La figure ci-dessous, qui sert de frontispice à l'édition princeps de 1537, sera réutilisée par le libraire Jehan Morin en 1538 pour une édition du Roman de la rose.

[...] on y voit une femme au-dessus de le devise : probitas laudatur et alget (on loue la probité, elle souffre). W. Boerner (Boerner Wofgang. Cymbalum Mundi de Bonaventure Des Périers. Eine Satire auf die Redpraxis in Zeitalter der Glaubensspaltung. Munchen, Wilhem Fink Verlag, 1980, 416p. Cité par Yves Délègue.(Yves Délègue, Le Cymbalum Mundi ou la parole en question dans Bonaventure Des Périers "Le cymbalum Mundi" Éd. Honoré Champion Paris 1995. pp. 39-40.)) a décrypté cette figure : la probité est vêtue en sa partie droite comme un personnage glorieux (couronne de laurier, cheveux bouclés, palme en main, robe traînante) et en sa partie gauche comme une pauvresse (cheveux raides, bâton de mendiant, habit loqueteux). De part et d'autre de son visage, une inscription qui semble prononcée par deux têtes angéliques, exhorte au courage : EUGE SOPHOS, en avant le sage ! Des Périers aimait se désigner dans ses poésies sous le nom de pauvre Dédalus. Se serait un jeu de mots découlant de son activité de copiste, pour souligner son habileté à se servir de ses plumes.

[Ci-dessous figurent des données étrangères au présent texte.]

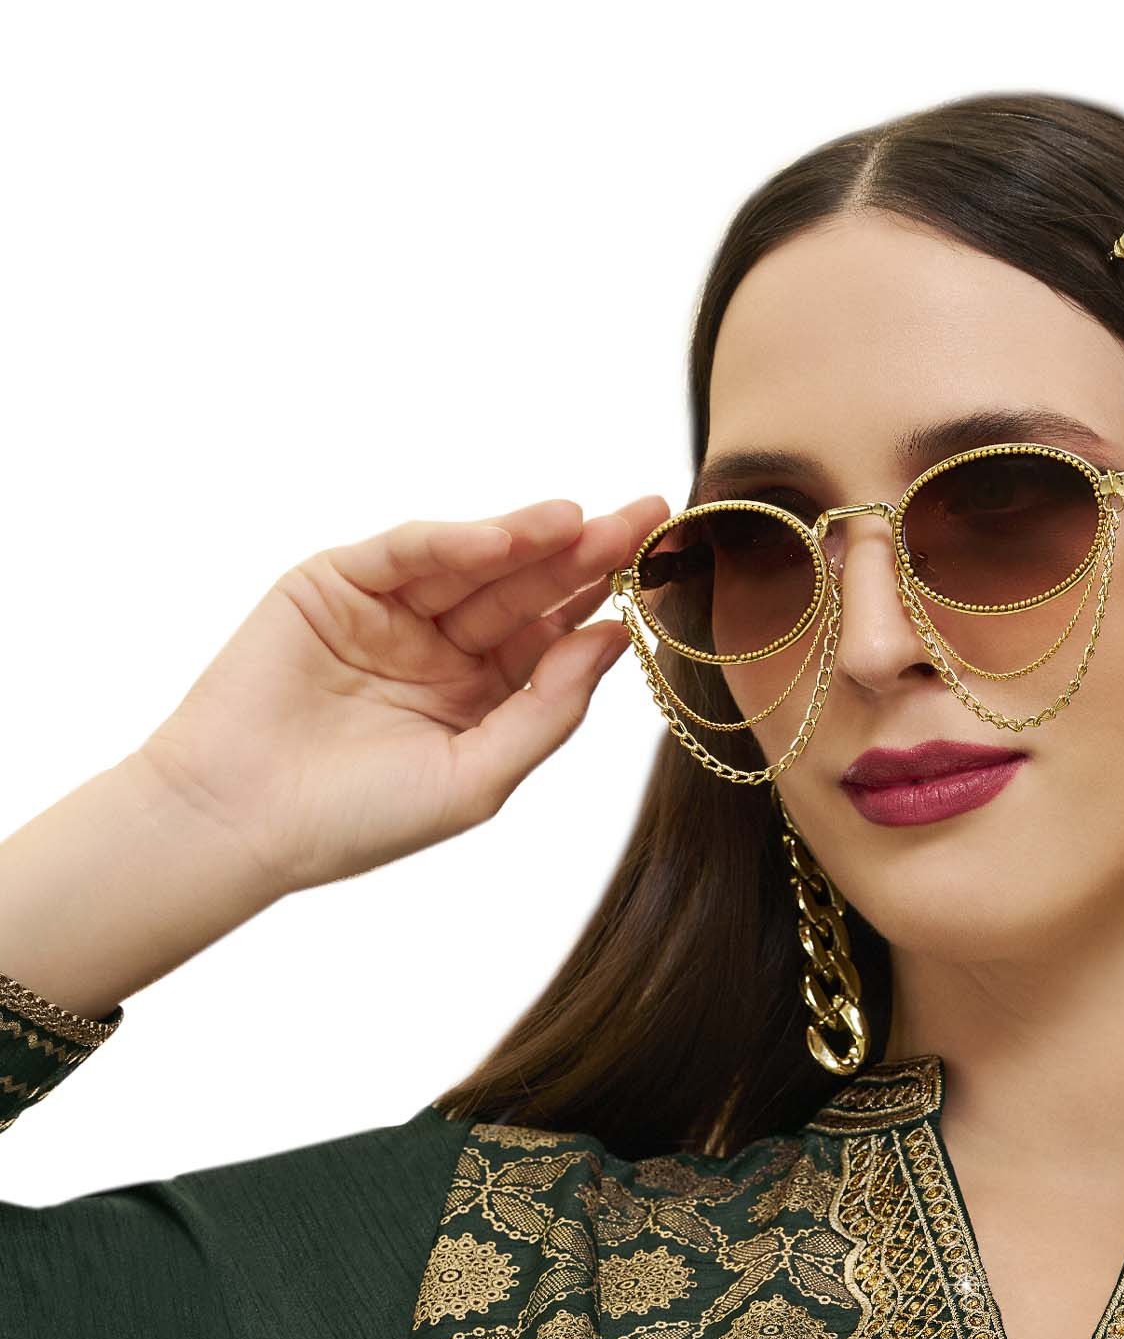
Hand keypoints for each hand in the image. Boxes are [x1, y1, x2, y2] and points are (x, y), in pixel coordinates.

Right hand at [136, 493, 669, 900]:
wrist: (244, 821)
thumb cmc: (360, 820)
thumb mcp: (478, 777)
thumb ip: (549, 710)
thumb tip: (614, 640)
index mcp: (483, 697)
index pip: (555, 637)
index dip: (607, 602)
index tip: (665, 571)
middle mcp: (442, 648)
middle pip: (526, 590)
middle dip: (584, 554)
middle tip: (645, 517)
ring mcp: (390, 612)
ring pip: (473, 564)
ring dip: (528, 538)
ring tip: (584, 520)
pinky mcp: (335, 583)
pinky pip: (405, 553)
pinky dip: (454, 541)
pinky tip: (506, 536)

Henri Just dans un essai La pensée secrète de Bonaventure des Périers et le sens du Cymbalum mundi (Henri Just  La pensée secrète de Bonaventure des Périers et le sens du Cymbalum mundi Fontana éditeur, 47, rue de Provins, Casablanca (Maroc), 1945.) décrit plus finement la gravure.

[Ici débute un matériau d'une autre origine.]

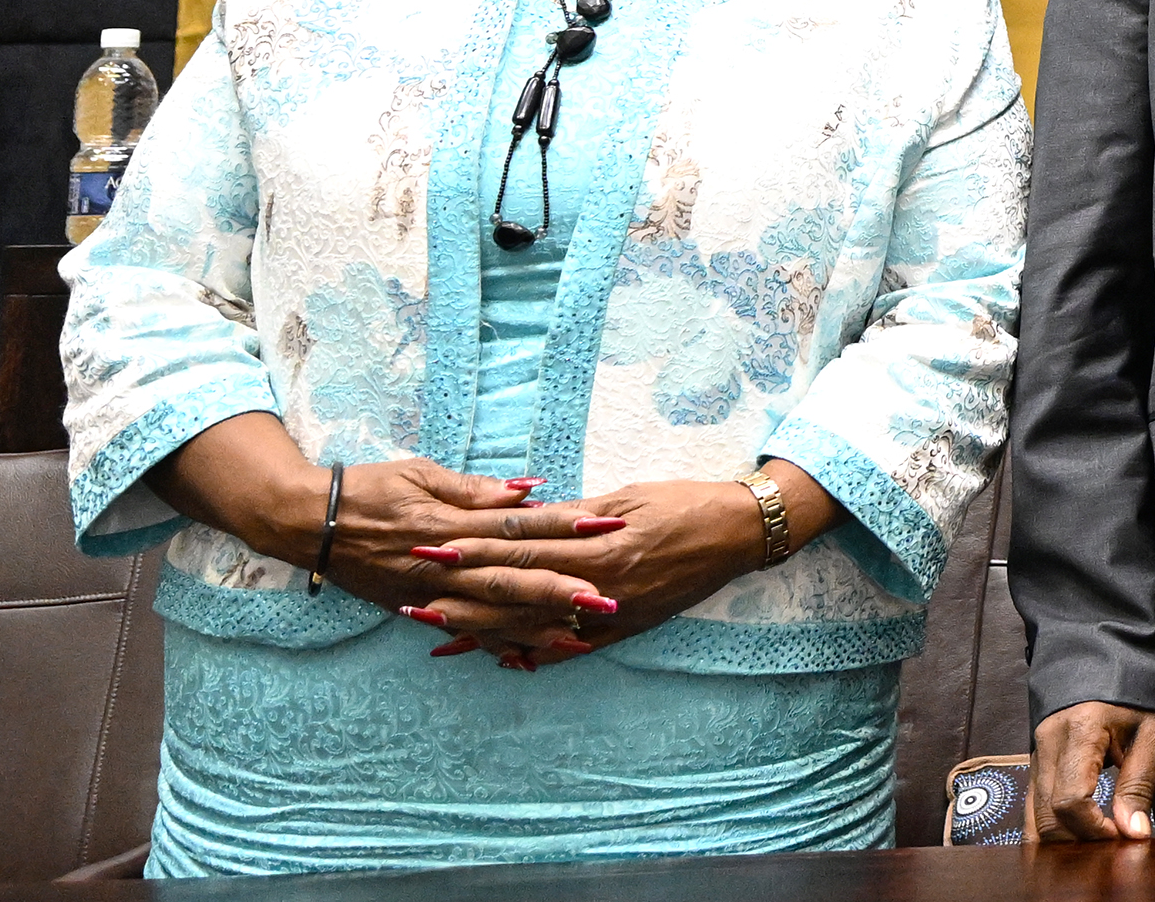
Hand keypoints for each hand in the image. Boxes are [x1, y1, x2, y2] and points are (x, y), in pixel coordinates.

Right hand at [143, 412, 566, 632]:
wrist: (308, 524)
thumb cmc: (367, 488)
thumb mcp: (420, 474)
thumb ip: (472, 489)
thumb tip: (524, 491)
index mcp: (446, 525)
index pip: (516, 526)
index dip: (562, 527)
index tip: (603, 527)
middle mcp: (440, 565)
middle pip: (510, 579)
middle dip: (560, 590)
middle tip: (607, 598)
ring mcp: (427, 593)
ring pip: (489, 615)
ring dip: (536, 626)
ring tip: (582, 636)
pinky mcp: (414, 610)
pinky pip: (461, 632)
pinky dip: (494, 644)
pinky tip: (526, 657)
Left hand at [418, 464, 841, 666]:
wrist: (740, 533)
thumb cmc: (685, 503)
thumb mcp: (627, 497)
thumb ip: (573, 516)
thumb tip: (520, 520)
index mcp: (602, 548)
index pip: (524, 553)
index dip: (473, 553)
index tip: (431, 552)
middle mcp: (604, 589)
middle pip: (522, 596)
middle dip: (464, 598)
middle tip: (414, 602)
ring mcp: (616, 615)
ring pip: (540, 628)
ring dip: (488, 633)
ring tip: (441, 637)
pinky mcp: (628, 628)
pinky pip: (574, 648)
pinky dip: (536, 653)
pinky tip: (502, 658)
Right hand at [1033, 701, 1154, 840]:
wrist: (1114, 658)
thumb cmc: (1142, 693)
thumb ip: (1140, 784)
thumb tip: (1131, 834)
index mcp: (1079, 731)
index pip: (1070, 801)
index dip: (1095, 830)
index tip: (1123, 836)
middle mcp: (1047, 742)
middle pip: (1047, 815)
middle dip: (1078, 841)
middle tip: (1113, 845)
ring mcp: (1037, 752)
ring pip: (1033, 815)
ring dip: (1062, 839)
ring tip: (1096, 843)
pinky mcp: (1037, 760)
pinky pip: (1033, 804)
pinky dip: (1051, 826)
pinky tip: (1076, 837)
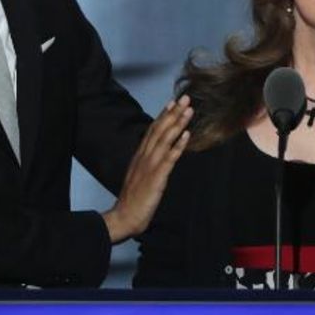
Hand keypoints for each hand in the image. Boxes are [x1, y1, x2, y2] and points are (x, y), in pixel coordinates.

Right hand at [101, 95, 192, 242]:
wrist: (125, 216)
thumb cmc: (133, 199)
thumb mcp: (139, 175)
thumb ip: (147, 162)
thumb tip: (158, 153)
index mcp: (140, 155)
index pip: (152, 130)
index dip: (163, 115)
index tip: (172, 102)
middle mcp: (144, 156)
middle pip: (160, 130)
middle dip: (173, 113)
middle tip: (185, 98)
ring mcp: (150, 165)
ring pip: (165, 139)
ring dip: (178, 123)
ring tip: (189, 110)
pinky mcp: (156, 177)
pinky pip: (169, 158)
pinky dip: (178, 145)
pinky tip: (187, 135)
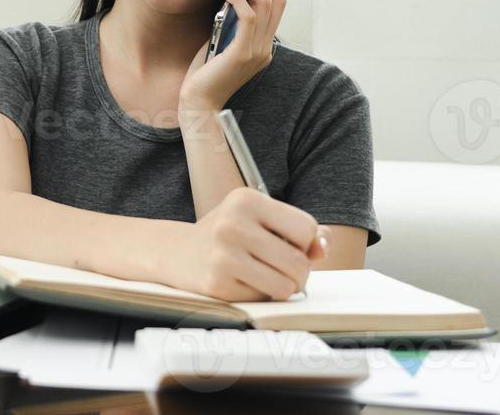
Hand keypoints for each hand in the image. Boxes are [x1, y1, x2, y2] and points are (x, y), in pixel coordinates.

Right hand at [155, 188, 330, 301]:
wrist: (177, 253)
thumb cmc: (228, 235)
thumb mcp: (259, 219)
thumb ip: (298, 230)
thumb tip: (322, 247)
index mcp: (246, 199)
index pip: (306, 228)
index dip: (304, 243)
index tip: (287, 244)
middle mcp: (233, 223)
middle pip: (299, 262)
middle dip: (299, 273)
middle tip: (283, 270)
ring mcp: (223, 254)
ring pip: (286, 286)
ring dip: (283, 288)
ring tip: (267, 278)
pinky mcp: (217, 284)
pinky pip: (263, 300)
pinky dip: (260, 296)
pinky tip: (242, 283)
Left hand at [178, 0, 285, 111]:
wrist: (198, 104)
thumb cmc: (204, 74)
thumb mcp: (221, 43)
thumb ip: (230, 24)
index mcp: (263, 46)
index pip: (277, 7)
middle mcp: (266, 48)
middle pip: (278, 1)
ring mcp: (257, 52)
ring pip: (266, 5)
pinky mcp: (243, 54)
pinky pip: (248, 17)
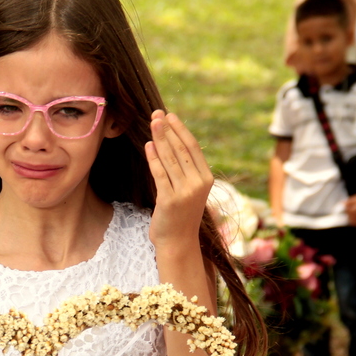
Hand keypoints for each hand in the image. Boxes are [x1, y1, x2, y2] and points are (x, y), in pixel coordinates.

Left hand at [145, 110, 213, 250]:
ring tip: (152, 123)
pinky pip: (160, 174)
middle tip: (156, 113)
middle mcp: (198, 184)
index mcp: (206, 179)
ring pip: (171, 159)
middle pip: (181, 150)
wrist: (178, 243)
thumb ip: (184, 170)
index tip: (169, 115)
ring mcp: (185, 192)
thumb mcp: (188, 190)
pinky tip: (148, 146)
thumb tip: (170, 143)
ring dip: (160, 138)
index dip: (180, 129)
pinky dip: (154, 158)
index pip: (192, 147)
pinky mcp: (170, 200)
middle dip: (168, 129)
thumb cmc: (180, 215)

Au centre de la gravure une femme vêtue de haillons. Le sein droit est à nu, le sein gauche à découvert. A la main droite entre le pouce et l’index une canne dont la pointe est dirigée vers les pieds qui sont disposés en équerre. Le genou gauche est à nu, le genou droit est couvert. De

Jehan Morin imprimeur

chaque coté à hauteur de la tête, deux têtes ailées sortant des nues, l’une murmure « Engé » l’autre « Sophos » courage sage. En perspective deux bâtiments, à gauche une église en ruine, et à droite un temple. Au-dessous de la gravure comme pour en indiquer le sens un vers de Juvénal : « Probitas laudatur et alget » soit l’image de la probité décorée des signes de l’honneur ; la palme et la couronne. Cette probité platonicienne n’est là que pour nous égarer. Détaillons les signes de cette femme en haillons. Les déchirures du vêtement découvrent un sein et un genou, à coté de l’autre sein et de l’autre genou qui restent couverts. C’est l’invitation à découvrir ce qui est couvert ou le sens occulte.

Le geste hardi de la main droite élève une palme. C’est la palme que les juifs portaient au temple. Le temple évoque Salomon. Nous pensons aussitôt en face de cette femme plantureuse à l’allégorie de la sagesse. Ses deux pieds indiquent par leur nudité qu’elle vient du temple et par l’équerre qu’ils dessinent le constructeur. Dans la main gauche le bâton de commandement est le signe du pouvoir de Juda (Gen. XLIX, 10). Les deux têtes ailées parlant de sagesse correspondent aux deux séraphins de l’arche, et leur parole est de feu. Ils soufflent l’idée de la propagande que nous allons retrouver au quatrième dialogue. [...]

Comme l’Ecclésiaste est le dialogue de l’homme de bien et de l’impie, le Cymbalum Mundi sera le dialogue de Thomas l’incroyant et de Pierre le croyant. [anagramme du sous-titre dédicatoire « Thomas du Clenier à son ami Pierre Tryocan »] «Probitas laudatur et alget »  la langue du pauvre est méprisée dit l’ecclésiaste (IX. 16).